Exclusivement réservées aux hommes, ces chambres accueillent des parcours brisés. Des hommes comme Fikret Sülen, ancien acteur des années 70 qui a connu la jouissance et le confort d’une vie sans encombre jusqu’à un lendemain d’incertitudes, ou encore Erman Olan qui après avoir perdu sa famille a erré pendant une quinzaine d’années dans les rues turques de Gaziantep à Konya. Après trois années passées dans ce foyer stambouliote, il est enfin parvenu à retrouver un travail lui permettant de voler de ses propres ailes. Hayrettin Bulan loue cet immeuble et en couvre toutes les dépenses de gestion et d’entretien. Loin du mépris, il n’y a ici aucun fatalisme. On s’aide et s’entraide, sans abris ou non.

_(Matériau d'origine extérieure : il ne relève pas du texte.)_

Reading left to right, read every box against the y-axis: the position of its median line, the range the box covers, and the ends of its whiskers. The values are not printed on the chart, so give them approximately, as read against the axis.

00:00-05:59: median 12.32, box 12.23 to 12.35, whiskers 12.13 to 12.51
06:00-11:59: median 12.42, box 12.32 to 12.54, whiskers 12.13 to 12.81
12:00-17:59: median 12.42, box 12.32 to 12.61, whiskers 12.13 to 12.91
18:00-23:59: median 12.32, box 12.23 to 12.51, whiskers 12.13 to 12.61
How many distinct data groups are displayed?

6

Cette compassion en soupe sert également la survie des nombreux réfugiés syriens qui ont ces dernières années investi les rues d’Istanbul et qui, aujourd’hui, sont officiellement plus de deux millions en Turquie. Des « invités » rejetés de tous les regards et à qui Evsizler Evi accorde un instant de chaleur en servant de secours humain, non seulement par cette soupe, mais également par ce regard et ce sourire des bénévoles qui, pendant quelques instant, parviennent à installer un dialogue presque impossible sans langue commune. Les gestes remplacent alors la parole pour écarter une certaine timidité et laisser place à la simple solidarité.

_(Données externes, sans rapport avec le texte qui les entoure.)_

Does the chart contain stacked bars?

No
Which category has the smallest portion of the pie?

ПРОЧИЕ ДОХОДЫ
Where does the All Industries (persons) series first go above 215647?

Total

Des bénévoles engagés dans la solidarité

Ce qui fait la force de détermination d’Evsizler Evi est plus profond qu’une façade associative militante. Son essence même réside dans cette volonté gluante de valeur humaine. Une vision qui pourrait se laisser penser utopique et détachée de ce que connait aujourd’hui la Turquie; un déchirement entre des valeurs conservatrices et la course effrénée vers une société consumériste. Mais voilà, cette valeur est peut être ce qui reste de plus concret pour trouver l’équilibre singulier de la société turque.Elle est véhiculée par ces bénévoles parfois saignées par la dureté de la vie mais qui gardent une foi consciente dans un changement rendu possible par un engagement entier.

Des vies fortes comme celle d’Ayşe, petite maman d’Evsizler Evi. Elle qui a traversée tempêtes et essuyée un kidnapping pendant son enfance, pour se retrouver prisonnière d’une maison close à seulement 17 ans. Elle qui a ensuite connue une quinzaine d’années d’exploitation sexuelle et d’arrachement de nouveau-nés. Elle qui a représentée pour Hayrettin Bulan la première raison dans sa lutte contre la prostitution. Une lutte dans laquelle Ayşe a pu s’investir et qui l’a conduite à s’affranchir de cette condition pour être maîtresse de son destin. Un destin qu’elle a décidé de consacrer aux autres, puisqu’elle est aujourd’hui l’un des membres actifs d’Evsizler Evi dans la gestion et l’organisation bénévoles. Cette femme de caractère, exemple de combativité, fait figure de moteur pour les autres bénévoles qu’elle encadre dans leur rapport parfois délicat avec les sans abris. Des conseils et consignes qu’elles donne avant chaque tournée pour faciliter les gestes et comportements des nouveaux venus.

Étudiants idéalistes, trentenaires actifs, artistes engagés ou encore femmes au foyer, ces bénévoles de tous âges et tous horizons représentent un ensemble d’hommes et de femmes qui font d’un pays ce qu’il est ; et qui démontrent que les décisions gouvernementales n’ont pas le monopole du changement.